My mom was 22 when I was born. I’m 27. And I have no kids. Everybody has kids. But I don’t.My husband is the reason why I have no kids. We didn’t talk about kids before we got married. He says, mothers are dumb. That I will ruin my life if I get pregnant. I didn’t know I’d need to convince him.

«My mom was 22 when I was born. I’m 27. And I have no kids. Everybody has kids. But I don’t. My husband is the reason why I have no kids. We didn’t talk about kids before we got married. He says, mothers are dumb. That I will ruin my life if I get pregnant. I didn’t know I’d need to convince him.

But I want him to be a father. I surround him with kids pictures. I hang them everywhere. So that he starts liking them. I got old family albums from his parents. To show he was a kid too. Once.

I keep a diary. I record all discussions. I’ll put everything in a book. And I will give it to him. And it will convince him. I know it will».

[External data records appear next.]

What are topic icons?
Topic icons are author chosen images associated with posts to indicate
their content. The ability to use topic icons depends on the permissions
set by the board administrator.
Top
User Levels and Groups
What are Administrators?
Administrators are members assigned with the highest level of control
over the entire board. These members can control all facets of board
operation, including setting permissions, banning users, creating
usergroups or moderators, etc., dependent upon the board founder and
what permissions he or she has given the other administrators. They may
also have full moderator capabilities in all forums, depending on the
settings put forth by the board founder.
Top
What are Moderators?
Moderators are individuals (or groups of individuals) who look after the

I always dreamed of becoming a mother. My husband always offered rational arguments against it. His recurring statement was that women run the risk of turning themselves into housewives if they become mothers before establishing themselves professionally.

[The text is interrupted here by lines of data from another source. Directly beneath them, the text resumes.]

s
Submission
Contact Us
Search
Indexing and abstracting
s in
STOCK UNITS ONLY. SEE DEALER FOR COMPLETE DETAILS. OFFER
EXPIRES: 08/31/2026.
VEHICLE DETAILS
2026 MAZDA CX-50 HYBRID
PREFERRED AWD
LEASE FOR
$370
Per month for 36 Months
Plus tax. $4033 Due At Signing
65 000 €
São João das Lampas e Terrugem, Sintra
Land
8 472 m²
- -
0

Eventually we decided to make a playful agreement: if I would manage to establish myself as a photographer, that is – by producing a photobook, then my husband would agree to have children. Eventually I attended a photographic master class of a Magnum photographer Alex Majoli, where I conceived the project about my dream of becoming a mother. The project has now been completed in a form of a photo book dummy.

I use my personal diary notes, photos I have taken of other children and (presumably) happy families, archive photos of my and my husband’s parents, audio recordings of my personal conversations with my husband, photos of the walls of our apartment that I continuously decorated with children pictures, etc. The book is constructed as a visual diary of a person whose life is focused on one goal: to have a baby. The idyllic love story (I started dating my husband when I was 18 and married him when I was 20, subsequently moving with him to Switzerland) grows into a more dramatic struggle between the rational arguments of the male and the irrational feelings of the female.